A self-described organization of oddballs endured the biting cold Saturday afternoon to honor and decorate the final resting places of some of Clark County’s pioneers.
The fraternity, which calls itself The Ancient and Honorable Order of E Clampus Vitus, raked leaves and strung Christmas lights at the Old City Cemetery at East Mill Plain and Grand boulevards in Vancouver. Among the pioneers buried there are Esther Short and Charles Slocum.
“Today we’re decorating and giving the cemetery a little bit of holiday love,” said Eric Klein, a leader of the group.
The fraternity — known as “Clampers” — nailed some of its core tenets with the cleanup: community involvement and historical preservation. There are several chapters around the country who volunteer to clean up graveyards, rehabilitate structures and set up plaques at historical landmarks.
The Saturday cleanup might have been the first to come in Vancouver. Hailey Heath, a volunteer coordinator with the city of Vancouver, said the three city-owned cemeteries could benefit from the Clampers’ efforts.
“We are pleased to be developing this partnership,” Heath said. “This is a place that’s so meaningful. It’s fun to see these guys show their respect for that.”
The chapter working Saturday would be called the Capt. Robert Gray Historical Foundation, though they are not yet official in the eyes of the fraternity’s leaders, who reside in California. Theirs is a sort of group of initiates. Members from a chapter in Seattle, who sponsored their membership, were present.
But, the workers Saturday said they weren’t solely driven to clean up the park by the goal of becoming official. Clampers say they are all history buffs at heart, and they respect the past.
“If we can, we’d do it every month,” said Chris McCormick, a historian in the society.
Clampers date to the 1840s among West Virginian coal miners, he said. Miners and other working-class men banded together to collectively thumb their noses at other societies, like the Freemasons, who rejected them.

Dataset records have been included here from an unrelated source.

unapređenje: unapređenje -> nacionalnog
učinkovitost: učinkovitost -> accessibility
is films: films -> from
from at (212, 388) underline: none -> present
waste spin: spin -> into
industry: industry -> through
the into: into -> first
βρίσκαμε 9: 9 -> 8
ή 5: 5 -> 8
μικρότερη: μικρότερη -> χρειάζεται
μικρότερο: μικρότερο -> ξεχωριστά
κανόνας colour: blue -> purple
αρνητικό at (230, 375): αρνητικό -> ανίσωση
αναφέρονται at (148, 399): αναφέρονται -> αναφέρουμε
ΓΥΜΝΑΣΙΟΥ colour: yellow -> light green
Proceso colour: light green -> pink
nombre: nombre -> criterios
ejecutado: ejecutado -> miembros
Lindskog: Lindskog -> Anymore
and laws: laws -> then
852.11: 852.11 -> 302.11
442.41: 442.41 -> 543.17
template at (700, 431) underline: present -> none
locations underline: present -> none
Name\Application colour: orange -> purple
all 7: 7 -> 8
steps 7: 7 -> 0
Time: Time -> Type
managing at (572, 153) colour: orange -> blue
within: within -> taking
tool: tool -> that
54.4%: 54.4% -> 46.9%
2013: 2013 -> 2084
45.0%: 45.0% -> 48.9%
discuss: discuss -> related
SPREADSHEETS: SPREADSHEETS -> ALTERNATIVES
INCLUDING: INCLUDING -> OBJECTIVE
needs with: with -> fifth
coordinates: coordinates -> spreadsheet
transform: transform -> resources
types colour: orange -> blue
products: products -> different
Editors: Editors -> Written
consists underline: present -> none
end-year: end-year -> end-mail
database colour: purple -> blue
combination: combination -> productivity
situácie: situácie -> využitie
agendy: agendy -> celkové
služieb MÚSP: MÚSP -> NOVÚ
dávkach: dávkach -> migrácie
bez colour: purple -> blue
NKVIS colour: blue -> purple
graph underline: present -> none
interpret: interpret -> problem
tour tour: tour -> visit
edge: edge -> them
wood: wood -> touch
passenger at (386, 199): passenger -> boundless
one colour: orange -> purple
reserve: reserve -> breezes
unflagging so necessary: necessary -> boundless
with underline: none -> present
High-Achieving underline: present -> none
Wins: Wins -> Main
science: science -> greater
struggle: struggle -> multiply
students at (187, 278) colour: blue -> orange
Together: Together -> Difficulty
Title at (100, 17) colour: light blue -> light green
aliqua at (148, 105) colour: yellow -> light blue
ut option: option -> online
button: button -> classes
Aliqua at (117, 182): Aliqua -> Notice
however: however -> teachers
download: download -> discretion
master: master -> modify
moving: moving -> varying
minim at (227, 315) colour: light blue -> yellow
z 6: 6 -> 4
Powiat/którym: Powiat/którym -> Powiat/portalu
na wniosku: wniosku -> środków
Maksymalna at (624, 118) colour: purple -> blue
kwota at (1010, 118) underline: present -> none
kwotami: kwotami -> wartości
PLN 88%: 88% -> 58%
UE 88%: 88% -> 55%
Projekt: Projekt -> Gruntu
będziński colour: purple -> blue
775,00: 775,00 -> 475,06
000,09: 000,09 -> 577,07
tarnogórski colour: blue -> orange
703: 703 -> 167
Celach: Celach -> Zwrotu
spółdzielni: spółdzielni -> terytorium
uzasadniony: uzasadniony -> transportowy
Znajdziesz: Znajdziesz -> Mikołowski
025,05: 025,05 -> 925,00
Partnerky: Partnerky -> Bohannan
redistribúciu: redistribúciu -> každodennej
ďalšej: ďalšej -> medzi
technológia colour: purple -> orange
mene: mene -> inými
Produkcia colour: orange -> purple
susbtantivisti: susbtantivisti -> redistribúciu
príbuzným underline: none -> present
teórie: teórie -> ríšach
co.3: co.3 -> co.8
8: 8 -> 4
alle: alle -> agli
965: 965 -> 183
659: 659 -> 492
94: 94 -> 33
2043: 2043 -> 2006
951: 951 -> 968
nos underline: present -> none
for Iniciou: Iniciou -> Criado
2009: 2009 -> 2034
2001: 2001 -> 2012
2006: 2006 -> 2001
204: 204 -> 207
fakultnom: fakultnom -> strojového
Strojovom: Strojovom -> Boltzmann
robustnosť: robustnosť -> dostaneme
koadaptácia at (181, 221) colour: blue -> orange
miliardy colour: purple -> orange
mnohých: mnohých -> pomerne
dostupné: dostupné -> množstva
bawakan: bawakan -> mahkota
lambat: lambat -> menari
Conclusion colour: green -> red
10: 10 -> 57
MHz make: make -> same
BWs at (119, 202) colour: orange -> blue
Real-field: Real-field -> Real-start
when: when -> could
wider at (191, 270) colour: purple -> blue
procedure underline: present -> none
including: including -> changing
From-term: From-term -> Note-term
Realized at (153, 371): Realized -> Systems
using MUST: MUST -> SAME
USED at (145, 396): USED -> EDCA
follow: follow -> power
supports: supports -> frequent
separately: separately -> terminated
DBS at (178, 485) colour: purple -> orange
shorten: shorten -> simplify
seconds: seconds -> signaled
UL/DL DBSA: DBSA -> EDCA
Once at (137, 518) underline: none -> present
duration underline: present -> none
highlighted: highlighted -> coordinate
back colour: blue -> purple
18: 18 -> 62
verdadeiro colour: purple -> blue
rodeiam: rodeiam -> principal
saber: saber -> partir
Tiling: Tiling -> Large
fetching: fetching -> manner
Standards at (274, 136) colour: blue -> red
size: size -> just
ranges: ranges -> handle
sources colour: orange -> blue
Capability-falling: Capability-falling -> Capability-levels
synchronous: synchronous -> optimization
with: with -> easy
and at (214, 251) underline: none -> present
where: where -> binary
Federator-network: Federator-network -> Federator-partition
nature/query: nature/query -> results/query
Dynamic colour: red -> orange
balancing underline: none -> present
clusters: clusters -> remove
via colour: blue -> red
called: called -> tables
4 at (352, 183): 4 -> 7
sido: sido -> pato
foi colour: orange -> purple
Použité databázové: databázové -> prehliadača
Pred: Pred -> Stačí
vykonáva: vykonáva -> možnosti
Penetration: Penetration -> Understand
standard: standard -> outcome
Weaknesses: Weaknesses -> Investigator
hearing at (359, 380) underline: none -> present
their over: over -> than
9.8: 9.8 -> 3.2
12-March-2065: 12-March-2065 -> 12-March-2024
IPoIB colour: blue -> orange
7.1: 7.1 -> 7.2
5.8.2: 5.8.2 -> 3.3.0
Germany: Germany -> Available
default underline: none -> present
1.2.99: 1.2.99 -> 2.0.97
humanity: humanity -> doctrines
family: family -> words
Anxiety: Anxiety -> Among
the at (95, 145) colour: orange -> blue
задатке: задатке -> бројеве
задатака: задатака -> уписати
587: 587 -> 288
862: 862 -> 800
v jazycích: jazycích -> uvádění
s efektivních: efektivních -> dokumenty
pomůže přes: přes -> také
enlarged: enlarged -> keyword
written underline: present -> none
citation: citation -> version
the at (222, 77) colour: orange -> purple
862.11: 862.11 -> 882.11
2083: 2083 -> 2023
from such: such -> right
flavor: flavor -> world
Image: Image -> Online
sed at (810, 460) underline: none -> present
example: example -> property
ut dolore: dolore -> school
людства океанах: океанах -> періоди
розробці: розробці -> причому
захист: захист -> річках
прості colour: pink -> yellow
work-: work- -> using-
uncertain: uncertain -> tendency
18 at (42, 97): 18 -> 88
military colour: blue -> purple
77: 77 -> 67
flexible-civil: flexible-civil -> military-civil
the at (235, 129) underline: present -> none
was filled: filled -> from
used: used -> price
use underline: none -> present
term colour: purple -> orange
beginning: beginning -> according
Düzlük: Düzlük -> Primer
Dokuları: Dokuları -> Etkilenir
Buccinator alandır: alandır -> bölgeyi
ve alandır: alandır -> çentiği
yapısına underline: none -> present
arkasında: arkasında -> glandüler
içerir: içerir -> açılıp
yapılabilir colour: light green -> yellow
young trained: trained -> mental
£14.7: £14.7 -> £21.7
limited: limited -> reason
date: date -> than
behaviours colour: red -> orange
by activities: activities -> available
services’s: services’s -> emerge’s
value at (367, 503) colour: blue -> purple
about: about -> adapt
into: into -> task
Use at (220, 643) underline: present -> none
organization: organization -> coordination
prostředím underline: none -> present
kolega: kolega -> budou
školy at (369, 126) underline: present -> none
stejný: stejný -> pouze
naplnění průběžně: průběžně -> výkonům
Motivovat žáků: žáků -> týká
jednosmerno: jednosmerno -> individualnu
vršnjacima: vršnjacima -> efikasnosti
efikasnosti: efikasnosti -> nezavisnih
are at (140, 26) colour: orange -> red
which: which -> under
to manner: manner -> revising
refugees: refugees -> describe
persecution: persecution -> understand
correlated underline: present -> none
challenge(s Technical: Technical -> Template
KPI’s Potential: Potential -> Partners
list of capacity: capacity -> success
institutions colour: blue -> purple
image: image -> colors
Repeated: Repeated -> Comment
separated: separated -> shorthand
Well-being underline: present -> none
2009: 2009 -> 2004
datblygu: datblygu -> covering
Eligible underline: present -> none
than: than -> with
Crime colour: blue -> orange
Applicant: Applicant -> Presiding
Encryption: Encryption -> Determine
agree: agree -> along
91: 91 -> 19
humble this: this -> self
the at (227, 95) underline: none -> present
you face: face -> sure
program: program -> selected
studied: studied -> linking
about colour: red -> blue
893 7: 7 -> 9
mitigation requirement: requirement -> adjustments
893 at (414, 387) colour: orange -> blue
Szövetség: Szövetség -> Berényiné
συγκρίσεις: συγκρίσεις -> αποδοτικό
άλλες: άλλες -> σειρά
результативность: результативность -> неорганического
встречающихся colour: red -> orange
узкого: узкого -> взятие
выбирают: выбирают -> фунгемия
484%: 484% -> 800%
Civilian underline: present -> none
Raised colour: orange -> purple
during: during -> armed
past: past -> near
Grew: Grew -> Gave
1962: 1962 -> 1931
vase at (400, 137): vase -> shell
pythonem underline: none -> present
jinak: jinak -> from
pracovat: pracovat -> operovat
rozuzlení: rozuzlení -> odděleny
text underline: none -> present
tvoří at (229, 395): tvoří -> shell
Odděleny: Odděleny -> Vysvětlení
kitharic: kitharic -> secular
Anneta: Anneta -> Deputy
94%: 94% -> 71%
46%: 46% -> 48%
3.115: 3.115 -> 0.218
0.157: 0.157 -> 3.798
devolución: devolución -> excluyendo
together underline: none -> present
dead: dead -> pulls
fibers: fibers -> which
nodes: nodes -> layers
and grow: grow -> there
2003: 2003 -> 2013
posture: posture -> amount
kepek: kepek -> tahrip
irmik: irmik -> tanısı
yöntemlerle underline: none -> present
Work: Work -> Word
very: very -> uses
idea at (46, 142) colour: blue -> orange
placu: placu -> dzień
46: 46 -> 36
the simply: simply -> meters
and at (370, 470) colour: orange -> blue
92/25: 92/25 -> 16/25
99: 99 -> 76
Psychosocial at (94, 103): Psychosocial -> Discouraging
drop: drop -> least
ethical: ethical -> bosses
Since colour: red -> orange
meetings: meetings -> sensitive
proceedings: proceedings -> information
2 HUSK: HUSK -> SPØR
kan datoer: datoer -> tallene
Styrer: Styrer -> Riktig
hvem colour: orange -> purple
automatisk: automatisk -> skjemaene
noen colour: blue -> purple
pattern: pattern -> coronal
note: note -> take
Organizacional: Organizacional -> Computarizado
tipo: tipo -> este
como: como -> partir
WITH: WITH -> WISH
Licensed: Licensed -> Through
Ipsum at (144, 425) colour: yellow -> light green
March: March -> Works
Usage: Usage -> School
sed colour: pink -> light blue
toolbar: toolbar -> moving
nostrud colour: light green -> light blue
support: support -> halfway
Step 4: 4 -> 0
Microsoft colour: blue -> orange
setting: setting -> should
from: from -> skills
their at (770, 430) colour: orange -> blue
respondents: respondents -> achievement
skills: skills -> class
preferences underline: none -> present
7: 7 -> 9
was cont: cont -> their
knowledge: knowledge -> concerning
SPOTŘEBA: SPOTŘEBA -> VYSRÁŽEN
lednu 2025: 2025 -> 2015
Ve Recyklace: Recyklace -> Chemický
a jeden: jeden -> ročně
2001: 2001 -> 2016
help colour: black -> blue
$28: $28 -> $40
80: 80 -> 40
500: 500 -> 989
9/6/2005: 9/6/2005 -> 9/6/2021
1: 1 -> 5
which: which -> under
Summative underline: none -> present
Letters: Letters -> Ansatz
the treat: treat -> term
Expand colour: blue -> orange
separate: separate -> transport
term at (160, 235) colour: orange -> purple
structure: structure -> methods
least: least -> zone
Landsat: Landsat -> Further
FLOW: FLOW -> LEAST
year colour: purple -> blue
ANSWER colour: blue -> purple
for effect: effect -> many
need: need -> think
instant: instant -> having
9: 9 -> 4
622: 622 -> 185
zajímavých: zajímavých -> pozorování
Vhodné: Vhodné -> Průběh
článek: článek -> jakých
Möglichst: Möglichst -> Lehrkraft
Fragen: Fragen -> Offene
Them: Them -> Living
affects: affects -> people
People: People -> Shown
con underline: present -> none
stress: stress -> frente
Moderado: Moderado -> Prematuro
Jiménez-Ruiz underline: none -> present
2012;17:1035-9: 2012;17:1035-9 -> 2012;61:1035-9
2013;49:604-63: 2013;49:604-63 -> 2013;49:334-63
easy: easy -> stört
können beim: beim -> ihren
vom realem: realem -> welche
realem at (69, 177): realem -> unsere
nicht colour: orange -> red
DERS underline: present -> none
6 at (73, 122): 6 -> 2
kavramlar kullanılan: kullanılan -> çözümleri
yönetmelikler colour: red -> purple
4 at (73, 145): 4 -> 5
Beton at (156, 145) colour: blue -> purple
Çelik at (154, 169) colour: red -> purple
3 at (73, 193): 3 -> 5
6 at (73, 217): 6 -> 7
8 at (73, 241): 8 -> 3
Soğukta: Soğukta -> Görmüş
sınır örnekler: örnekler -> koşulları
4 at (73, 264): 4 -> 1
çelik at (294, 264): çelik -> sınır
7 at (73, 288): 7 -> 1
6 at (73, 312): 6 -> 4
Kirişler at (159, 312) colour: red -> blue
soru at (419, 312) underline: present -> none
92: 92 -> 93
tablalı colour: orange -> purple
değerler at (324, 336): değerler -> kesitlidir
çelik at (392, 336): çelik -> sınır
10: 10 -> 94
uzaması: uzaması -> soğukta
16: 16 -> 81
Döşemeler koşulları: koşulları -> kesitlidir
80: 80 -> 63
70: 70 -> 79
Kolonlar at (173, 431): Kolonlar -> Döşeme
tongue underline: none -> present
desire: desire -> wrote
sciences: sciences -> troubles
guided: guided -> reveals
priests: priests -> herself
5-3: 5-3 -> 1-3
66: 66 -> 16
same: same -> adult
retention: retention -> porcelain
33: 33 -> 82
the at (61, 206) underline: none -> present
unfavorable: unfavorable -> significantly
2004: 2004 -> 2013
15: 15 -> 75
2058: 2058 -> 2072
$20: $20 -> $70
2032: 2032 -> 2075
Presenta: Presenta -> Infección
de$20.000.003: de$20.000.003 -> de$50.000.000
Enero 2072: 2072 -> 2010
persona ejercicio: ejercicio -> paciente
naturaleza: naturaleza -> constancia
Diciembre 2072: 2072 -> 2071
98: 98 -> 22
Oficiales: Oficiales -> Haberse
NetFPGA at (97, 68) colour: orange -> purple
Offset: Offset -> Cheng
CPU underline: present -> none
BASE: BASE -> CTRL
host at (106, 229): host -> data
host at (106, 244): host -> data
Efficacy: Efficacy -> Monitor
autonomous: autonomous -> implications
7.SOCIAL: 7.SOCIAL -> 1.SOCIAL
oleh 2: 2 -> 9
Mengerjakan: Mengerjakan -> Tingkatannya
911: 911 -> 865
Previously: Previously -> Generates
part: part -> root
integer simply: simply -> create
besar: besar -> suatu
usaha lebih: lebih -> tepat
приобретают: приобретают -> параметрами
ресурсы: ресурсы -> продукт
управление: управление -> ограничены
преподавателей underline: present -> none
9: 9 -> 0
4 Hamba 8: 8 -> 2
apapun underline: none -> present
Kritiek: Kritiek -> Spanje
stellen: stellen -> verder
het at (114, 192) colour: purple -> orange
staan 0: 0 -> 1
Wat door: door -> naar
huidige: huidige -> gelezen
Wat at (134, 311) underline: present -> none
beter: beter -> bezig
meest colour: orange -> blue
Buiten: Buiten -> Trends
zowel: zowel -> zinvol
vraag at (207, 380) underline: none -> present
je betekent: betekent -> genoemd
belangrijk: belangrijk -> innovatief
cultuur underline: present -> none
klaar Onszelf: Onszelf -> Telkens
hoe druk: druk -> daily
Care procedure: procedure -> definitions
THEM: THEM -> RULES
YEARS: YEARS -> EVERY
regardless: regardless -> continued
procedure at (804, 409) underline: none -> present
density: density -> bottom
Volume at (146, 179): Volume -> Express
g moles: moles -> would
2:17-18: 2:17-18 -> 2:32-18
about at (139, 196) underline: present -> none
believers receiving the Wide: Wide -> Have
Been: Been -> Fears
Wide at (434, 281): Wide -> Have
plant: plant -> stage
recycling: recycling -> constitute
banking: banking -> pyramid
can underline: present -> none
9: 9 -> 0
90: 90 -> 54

“The down-in-the-dirt miners weren’t allowed in organizations like that,” McCormick said.
That misfit identity manifests today in members’ nicknames — like “Boy Band,” “Bottlehound” and “Shrek” — and the fraternity’s official motto: “Credo quia absurdum” or “I believe it because it is absurd.” The fraternity’s entry in the online site Wikipedia is no different.
“The fraternity is not sure if it’s a ‘historical drinking society’ or a ‘drinking historical society,’ ” the page reads.
There are hundreds of thousands of Clampers in the United States, mostly located along the West Coast, according to McCormick. The miners migrated west during the California Gold Rush and have since thrived mainly in California, Oregon and Washington, with chapters in Nevada, Arizona, Colorado, Utah and Idaho.
It’s not all playful. The fraternity places a lot of importance on care of women and children, such as the families of miners who died prematurely in the mines in the fraternity’s early aughts.
Some entertainers, literary figures and dignitaries are named among the ranks of Clampers. Gene Autry was a Clamper, Ulysses S. Grant might have been. Samuel Clemens, otherwise known as Mark Twain, was a Clamper, as was President Ronald Reagan.
“I’ve always loved history,” said John Lynch, a Clamper from Black Diamond who spent the cold Saturday gripping a rake and cleaning up the weathered graves. “I wish I had a time machine.”